_Ihre Aufgabe_
Schreiben Sie bitte aus dem Kommentar über die Impfaussage einer Politikerin den Abschnitt wörtlich ab, beginnend bei „Wenn sie das“ und endend bei „zu verstehen sein.“.

_Vorliegender Text_
★ ★ ★ ★ ★

Man kann diese Einlassung der Politikerin nicht anders verstehen denn als Behauptung, die derzeitige Anspannung in den Spitälern wäre mehr auf die Folgen der Impfung denn auf die der Pandemie selbst zurückzuführen.
Wenn sie das behauptet, lügt die Frau Abgeordnete jedoch, wie etwa der niederösterreichische Patientenanwalt Gerald Bachinger richtigerweise festhielt. Und zwar mit einiger Wahrscheinlichkeit bewusst, denn als studierte Medizinerin - wenn auch nicht Ärztin - muss sie mit den Fakten einigermaßen vertraut sein; auch stehen ihr als fachkundiger Politikerin alle Möglichkeiten offen, sich mit dem Sachverhalt vertraut zu machen. Seit dem Start der Covid-Impfungen wurden 1.360 Personen (von rund sechs Millionen Geimpften) "in zeitlicher Nähe zur Impfung" im Spital behandelt. Dem stehen aber mehr als 61.500 Hospitalisierungen von überwiegend ungeimpften Covid-Kranken seit Pandemiebeginn bis Ende September gegenüber, also 45 Mal so viele. Wer da die Spitäler füllt, sollte wirklich nicht so schwer zu verstehen sein.
Einer aktiven Politikerin fälschlicherweise vorzuwerfen, dass sie die Unwahrheit sagt, wäre mit hoher Wahrscheinlichkeit kreditschädigend oder üble Nachrede; ich lade die Dame daher ein, mich zu klagen und die Frage, ob Sie die Unwahrheit gesagt hat oder nicht, dort zu klären, wo so etwas gelegentlich hingehört: vor Gericht. Die damit verbundenen Kosten und Risiken trage ich natürlich gerne selbst und ganz persönlich.
"Dass es keine öffentliche Widerrede zu den Aussagen der freiheitlichen Gesundheitssprecherin Dagmar Belakowitsch-Jenewein gibt, (. . .) ist erschütternd", schrieb dazu "Wiener Zeitung"-Chefredakteur Walter Hämmerle jüngst und hat damit völlig recht - es wird Zeit, sich gegen diese Methoden, die weit jenseits des Bogens der legitimen demokratschen Auseinandersetzung angesiedelt sind, robust zur Wehr zu setzen. Eine juristische Klärung, wo da die Grenze zwischen der absolut zulässigen, ja notwendigen anderen Meinung und frei erfundenen Fakten liegt, deren öffentliche Behauptung durch eine Medizinerin Menschen zu einem für sie gefährlichen Verhalten führen kann, kann durchaus Teil dieser öffentlichen Widerrede sein.
Man mag es ja als sympathische österreichische Toleranz auch sehr verwirrten Äußerungen gegenüber verstehen, dass Frau Belakowitsch-Jenewein und ihresgleichen mit derart dreisten Lügen ungeschoren davonkommen, nach dem Motto: "Die wollen ja nur spielen." Doch eine Pandemie ist kein Spiel, knapp 12.900 Tote sollten das belegen. Und bei der Gelegenheit: Wer sich überlegt, und sei es aus guten Gründen, an diesem Wochenende zu einer Corona-Demo zu gehen, ist vielleicht gut beraten zu überdenken, welcher Sache das nützt.

★ ★ ★ ★ ★

Gespeicherte Datensatzeinträge:
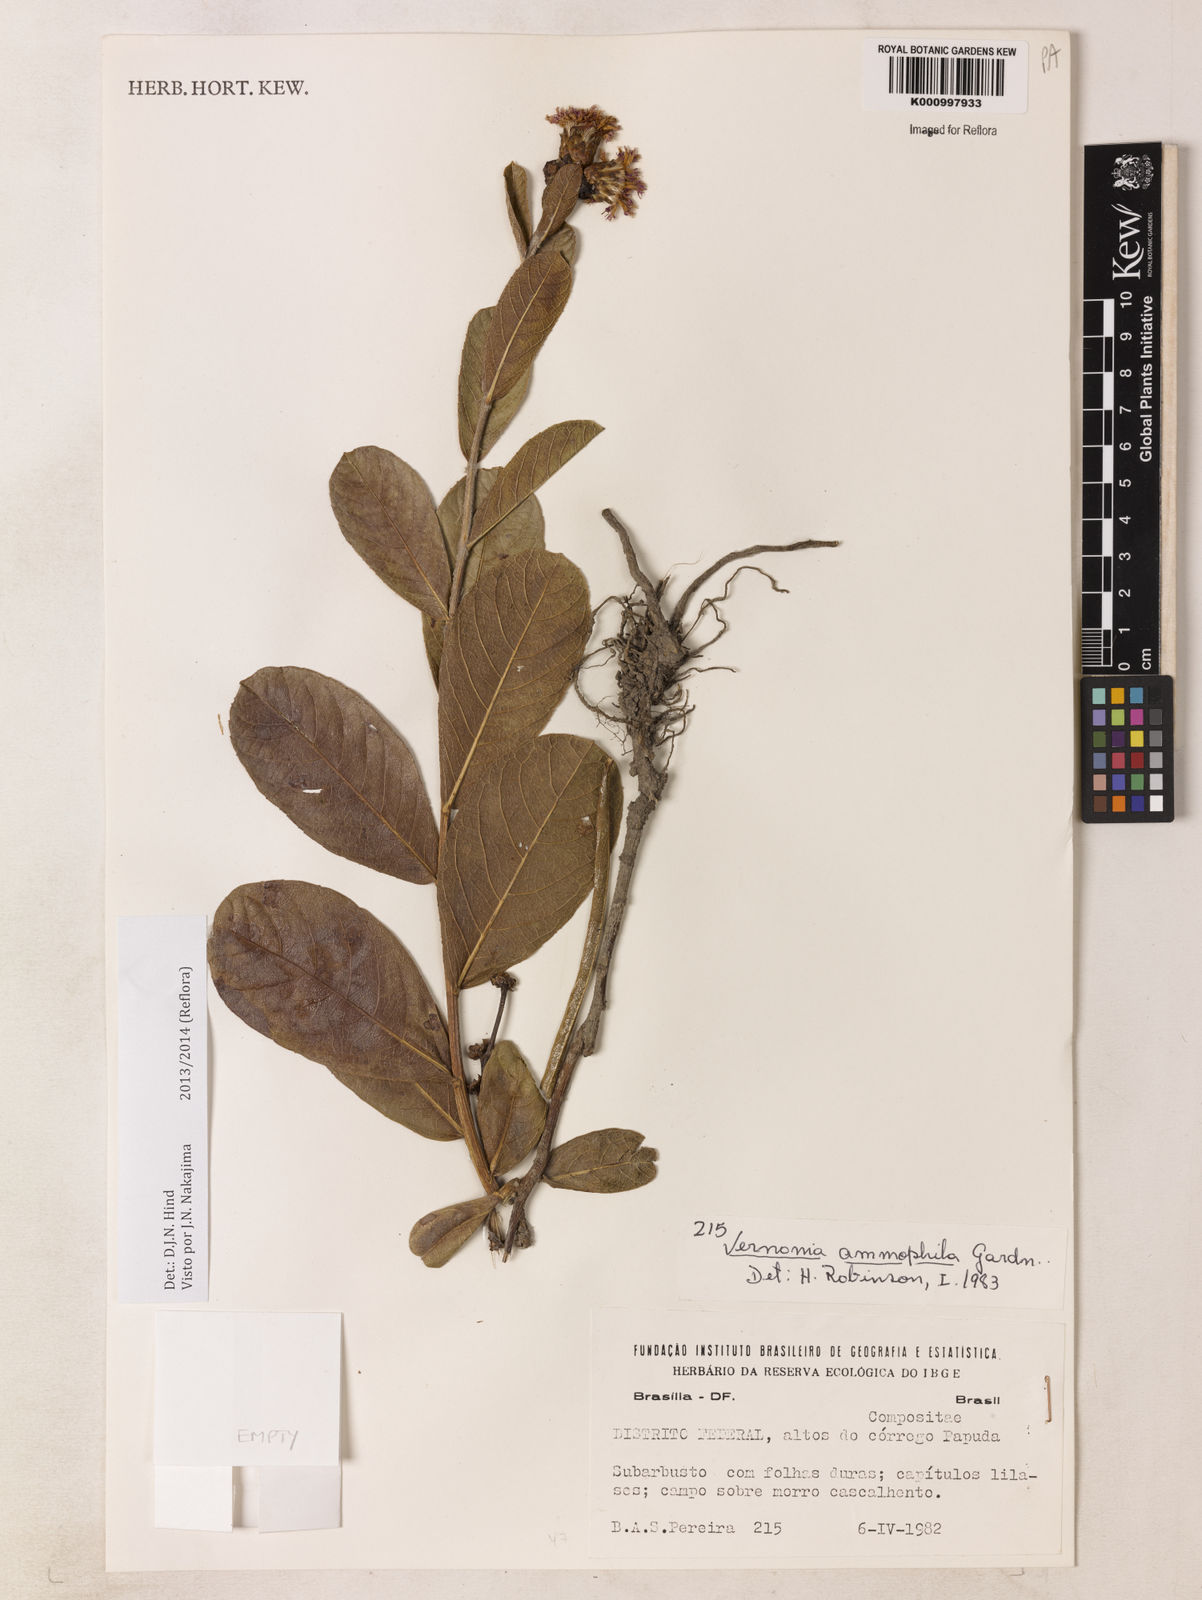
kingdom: Plantae
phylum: Tracheophyta
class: Magnoliopsida
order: Asterales
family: Asteraceae
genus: Lessingianthus
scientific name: Lessingianthus ammophilus
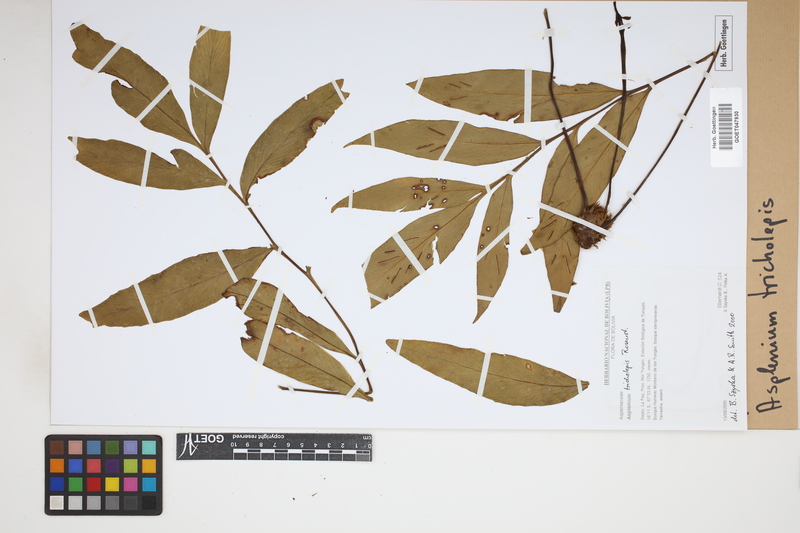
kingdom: Plantae
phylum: Tracheophyta
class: Polypodiopsida
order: Polypodiales
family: Aspleniaceae
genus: Asplenium
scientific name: Asplenium tricholepis
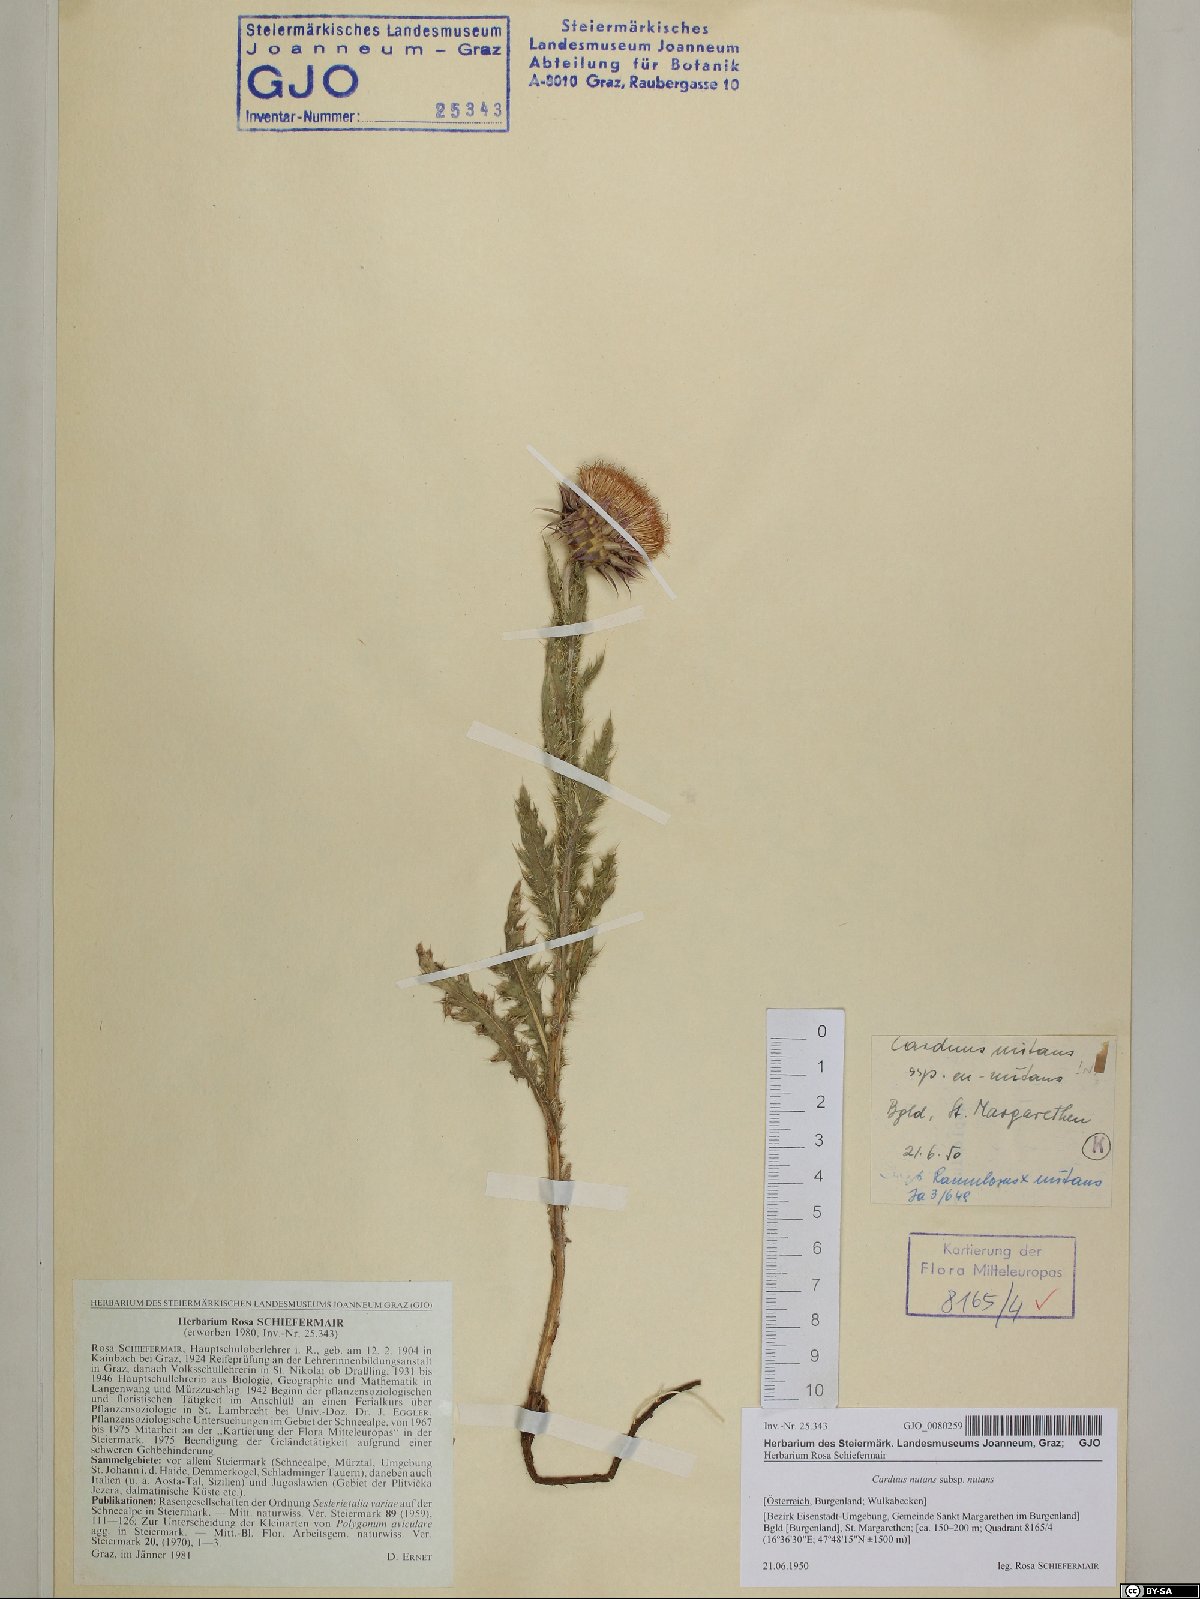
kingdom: Plantae
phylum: Tracheophyta
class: Magnoliopsida
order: Asterales
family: Asteraceae
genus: Carduus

★ ★ ★ ★ ★

_Antwortfeld_
Wenn sie das behauptet, lügt die Frau Abgeordnete jedoch, wie etwa der niederösterreichische Patientenanwalt Gerald Bachinger richtigerweise festhielt. Und zwar mit einiger Wahrscheinlichkeit bewusst, denn als studierte Medizinerin - wenn auch nicht Ärztin - muss sie mit den Fakten einigermaßen vertraut sein; auch stehen ihr als fachkundiger Politikerin alle Möglichkeiten offen, sich mit dem Sachverhalt vertraut zu machen. Seit dem Start der Covid-Impfungen wurden 1.360 Personen (von rund sechs Millionen Geimpften) "in zeitlicher Nähe zur Impfung" im Spital behandelt. Dem stehen aber mehr als 61.500 Hospitalisierungen von überwiegend ungeimpften Covid-Kranken seit Pandemiebeginn bis Ende September gegenüber, also 45 Mal so viele. Wer da die Spitäler füllt, sollte wirklich nicht so schwer zu verstehen sein.